Extracted material section start

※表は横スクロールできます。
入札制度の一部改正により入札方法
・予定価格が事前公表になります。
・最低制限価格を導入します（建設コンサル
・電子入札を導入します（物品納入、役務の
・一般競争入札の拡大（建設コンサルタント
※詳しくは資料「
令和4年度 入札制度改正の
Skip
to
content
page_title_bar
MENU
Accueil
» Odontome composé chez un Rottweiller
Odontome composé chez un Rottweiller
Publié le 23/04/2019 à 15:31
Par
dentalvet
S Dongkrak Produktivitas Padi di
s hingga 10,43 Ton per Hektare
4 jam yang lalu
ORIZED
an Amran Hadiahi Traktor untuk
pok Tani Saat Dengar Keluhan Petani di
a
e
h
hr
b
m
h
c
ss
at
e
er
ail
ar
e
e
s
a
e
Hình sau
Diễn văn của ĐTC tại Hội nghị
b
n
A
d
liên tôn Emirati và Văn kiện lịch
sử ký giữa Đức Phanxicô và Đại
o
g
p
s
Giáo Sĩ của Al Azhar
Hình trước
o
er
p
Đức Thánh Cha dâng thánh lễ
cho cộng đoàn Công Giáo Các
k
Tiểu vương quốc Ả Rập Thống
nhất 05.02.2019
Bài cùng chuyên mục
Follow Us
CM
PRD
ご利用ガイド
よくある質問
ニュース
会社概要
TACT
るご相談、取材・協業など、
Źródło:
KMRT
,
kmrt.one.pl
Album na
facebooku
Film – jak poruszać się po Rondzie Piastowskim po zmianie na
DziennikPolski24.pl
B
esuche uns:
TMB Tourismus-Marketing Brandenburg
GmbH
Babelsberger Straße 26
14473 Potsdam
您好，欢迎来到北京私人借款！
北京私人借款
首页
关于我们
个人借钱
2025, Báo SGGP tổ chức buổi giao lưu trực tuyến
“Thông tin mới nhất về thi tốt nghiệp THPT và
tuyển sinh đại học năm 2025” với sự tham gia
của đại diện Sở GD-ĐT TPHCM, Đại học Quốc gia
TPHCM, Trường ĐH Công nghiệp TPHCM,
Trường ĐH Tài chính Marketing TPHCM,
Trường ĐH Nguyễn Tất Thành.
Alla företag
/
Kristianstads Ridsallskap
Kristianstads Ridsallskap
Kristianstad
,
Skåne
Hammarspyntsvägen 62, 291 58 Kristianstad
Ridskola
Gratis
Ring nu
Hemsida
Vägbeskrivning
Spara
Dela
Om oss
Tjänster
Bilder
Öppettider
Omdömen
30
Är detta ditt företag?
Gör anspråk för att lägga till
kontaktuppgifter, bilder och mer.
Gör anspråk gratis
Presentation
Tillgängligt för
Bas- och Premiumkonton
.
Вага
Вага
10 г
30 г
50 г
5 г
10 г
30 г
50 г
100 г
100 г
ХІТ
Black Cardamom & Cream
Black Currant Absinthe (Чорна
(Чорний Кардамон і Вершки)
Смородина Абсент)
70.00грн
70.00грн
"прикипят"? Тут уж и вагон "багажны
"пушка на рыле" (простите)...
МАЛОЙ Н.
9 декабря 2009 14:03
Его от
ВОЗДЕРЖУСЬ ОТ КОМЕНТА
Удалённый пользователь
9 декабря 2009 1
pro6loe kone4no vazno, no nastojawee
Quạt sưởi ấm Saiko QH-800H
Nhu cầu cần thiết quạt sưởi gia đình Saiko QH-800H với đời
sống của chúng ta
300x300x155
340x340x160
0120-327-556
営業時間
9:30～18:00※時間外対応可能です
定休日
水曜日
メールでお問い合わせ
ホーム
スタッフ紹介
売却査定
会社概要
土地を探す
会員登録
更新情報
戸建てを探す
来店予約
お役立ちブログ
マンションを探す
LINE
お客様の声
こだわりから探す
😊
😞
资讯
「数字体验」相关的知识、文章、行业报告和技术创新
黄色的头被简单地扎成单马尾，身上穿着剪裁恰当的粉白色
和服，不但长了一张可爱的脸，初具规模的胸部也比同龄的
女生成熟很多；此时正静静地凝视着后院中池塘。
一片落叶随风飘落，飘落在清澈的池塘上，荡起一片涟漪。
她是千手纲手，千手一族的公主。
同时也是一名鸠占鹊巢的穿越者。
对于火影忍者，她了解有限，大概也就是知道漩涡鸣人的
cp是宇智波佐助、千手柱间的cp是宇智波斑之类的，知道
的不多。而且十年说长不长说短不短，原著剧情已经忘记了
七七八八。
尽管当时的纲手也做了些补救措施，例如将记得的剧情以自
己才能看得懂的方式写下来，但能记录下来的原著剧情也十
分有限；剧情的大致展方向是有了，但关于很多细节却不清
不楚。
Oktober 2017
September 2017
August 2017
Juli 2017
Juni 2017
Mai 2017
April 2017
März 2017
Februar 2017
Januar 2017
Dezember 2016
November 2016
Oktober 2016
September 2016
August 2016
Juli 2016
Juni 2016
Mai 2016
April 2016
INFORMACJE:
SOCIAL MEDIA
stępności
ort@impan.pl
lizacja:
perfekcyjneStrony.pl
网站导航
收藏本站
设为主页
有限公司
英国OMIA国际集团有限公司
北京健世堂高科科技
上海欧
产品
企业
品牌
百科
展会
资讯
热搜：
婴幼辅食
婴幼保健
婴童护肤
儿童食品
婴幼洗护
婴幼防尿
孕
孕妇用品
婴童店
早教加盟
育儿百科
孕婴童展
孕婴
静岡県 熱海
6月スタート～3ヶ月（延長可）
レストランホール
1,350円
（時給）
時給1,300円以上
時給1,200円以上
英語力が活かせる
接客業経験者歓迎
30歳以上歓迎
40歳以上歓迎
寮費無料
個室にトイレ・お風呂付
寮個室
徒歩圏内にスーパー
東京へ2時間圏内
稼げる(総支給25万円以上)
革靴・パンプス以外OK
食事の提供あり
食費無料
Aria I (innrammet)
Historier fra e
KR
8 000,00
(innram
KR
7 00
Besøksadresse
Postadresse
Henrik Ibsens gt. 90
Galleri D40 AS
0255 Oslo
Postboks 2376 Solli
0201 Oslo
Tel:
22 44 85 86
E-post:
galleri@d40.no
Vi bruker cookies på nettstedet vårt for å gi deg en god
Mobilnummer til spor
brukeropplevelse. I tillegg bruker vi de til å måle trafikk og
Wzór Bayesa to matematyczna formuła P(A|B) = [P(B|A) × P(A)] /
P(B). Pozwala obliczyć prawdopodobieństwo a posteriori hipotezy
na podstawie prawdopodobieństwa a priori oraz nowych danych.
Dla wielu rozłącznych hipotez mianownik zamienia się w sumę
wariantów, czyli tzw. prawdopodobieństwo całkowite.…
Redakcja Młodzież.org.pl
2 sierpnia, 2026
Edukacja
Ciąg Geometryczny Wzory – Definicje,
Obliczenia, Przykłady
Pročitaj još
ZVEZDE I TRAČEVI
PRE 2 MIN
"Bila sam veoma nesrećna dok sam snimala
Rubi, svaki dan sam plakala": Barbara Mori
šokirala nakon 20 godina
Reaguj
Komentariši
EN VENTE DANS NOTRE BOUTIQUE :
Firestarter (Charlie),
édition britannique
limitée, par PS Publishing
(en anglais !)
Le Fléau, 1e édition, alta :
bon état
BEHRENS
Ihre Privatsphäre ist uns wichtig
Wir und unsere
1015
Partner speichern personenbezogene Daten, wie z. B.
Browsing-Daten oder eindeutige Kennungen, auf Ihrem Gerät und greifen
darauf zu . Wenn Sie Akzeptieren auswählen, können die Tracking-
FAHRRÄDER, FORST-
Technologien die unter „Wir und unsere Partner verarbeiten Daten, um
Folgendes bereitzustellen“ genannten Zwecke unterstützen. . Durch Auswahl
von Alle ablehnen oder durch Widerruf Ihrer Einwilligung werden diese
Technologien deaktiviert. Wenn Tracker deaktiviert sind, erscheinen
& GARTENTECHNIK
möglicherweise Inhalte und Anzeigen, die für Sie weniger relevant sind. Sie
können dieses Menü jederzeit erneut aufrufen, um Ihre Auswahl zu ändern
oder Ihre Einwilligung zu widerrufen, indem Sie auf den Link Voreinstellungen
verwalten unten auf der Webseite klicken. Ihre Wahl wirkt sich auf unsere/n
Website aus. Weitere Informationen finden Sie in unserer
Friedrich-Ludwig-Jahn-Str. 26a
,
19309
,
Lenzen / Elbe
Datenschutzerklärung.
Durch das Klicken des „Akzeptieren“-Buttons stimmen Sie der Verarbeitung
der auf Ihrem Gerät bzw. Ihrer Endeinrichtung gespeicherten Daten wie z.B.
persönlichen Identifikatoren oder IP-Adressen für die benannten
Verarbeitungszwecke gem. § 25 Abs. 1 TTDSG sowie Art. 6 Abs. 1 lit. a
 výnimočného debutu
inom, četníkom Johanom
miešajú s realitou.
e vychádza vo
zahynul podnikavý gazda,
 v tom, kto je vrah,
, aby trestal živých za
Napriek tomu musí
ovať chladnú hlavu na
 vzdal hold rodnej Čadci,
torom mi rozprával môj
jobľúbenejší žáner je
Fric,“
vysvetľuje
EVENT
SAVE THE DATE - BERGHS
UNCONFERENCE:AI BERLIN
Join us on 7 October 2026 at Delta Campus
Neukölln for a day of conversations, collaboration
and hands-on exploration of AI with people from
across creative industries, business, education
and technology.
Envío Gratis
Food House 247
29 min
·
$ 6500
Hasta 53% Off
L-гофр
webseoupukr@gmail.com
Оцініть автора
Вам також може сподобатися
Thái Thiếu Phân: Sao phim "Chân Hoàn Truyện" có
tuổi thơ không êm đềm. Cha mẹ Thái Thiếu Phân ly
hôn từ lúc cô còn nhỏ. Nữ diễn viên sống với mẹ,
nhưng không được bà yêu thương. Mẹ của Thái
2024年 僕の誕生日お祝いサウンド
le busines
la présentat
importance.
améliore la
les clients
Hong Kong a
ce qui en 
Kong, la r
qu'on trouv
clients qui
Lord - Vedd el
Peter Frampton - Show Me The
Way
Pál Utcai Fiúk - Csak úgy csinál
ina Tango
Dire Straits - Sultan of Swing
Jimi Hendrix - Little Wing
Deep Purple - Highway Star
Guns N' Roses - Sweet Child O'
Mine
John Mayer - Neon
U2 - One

Extracted material section end

Work request: Rewrite the lines from the start of the records through the line containing "kmrt.one.pl", swapping "Follow Us" for "Stay Connected" and leaving everything else unchanged.

Task result:
※表は横スクロールできます。
入札制度の一部改正により入札方法
・予定価格が事前公表になります。
・最低制限価格を導入します（建設コンサル
・電子入札を導入します（物品納入、役務の
・一般競争入札の拡大（建設コンサルタント
※詳しくは資料「
令和4年度 入札制度改正の
Skip
to
content
page_title_bar
MENU
Accueil
» Odontome composé chez un Rottweiller
Odontome composé chez un Rottweiller
Publié le 23/04/2019 à 15:31
Par
dentalvet
S Dongkrak Produktivitas Padi di
s hingga 10,43 Ton per Hektare
4 jam yang lalu
ORIZED
an Amran Hadiahi Traktor untuk
pok Tani Saat Dengar Keluhan Petani di
a
e
h
hr
b
m
h
c
ss
at
e
er
ail
ar
e
e
s
a
e
Hình sau
Diễn văn của ĐTC tại Hội nghị
b
n
A
d
liên tôn Emirati và Văn kiện lịch
sử ký giữa Đức Phanxicô và Đại
o
g
p
s
Giáo Sĩ của Al Azhar
Hình trước
o
er
p
Đức Thánh Cha dâng thánh lễ
cho cộng đoàn Công Giáo Các
k
Tiểu vương quốc Ả Rập Thống
nhất 05.02.2019
Bài cùng chuyên mục
Stay Connected
CM
PRD
ご利用ガイド
よくある質問
ニュース
会社概要
TACT
るご相談、取材・協業など、
Źródło:
KMRT
,
kmrt.one.pl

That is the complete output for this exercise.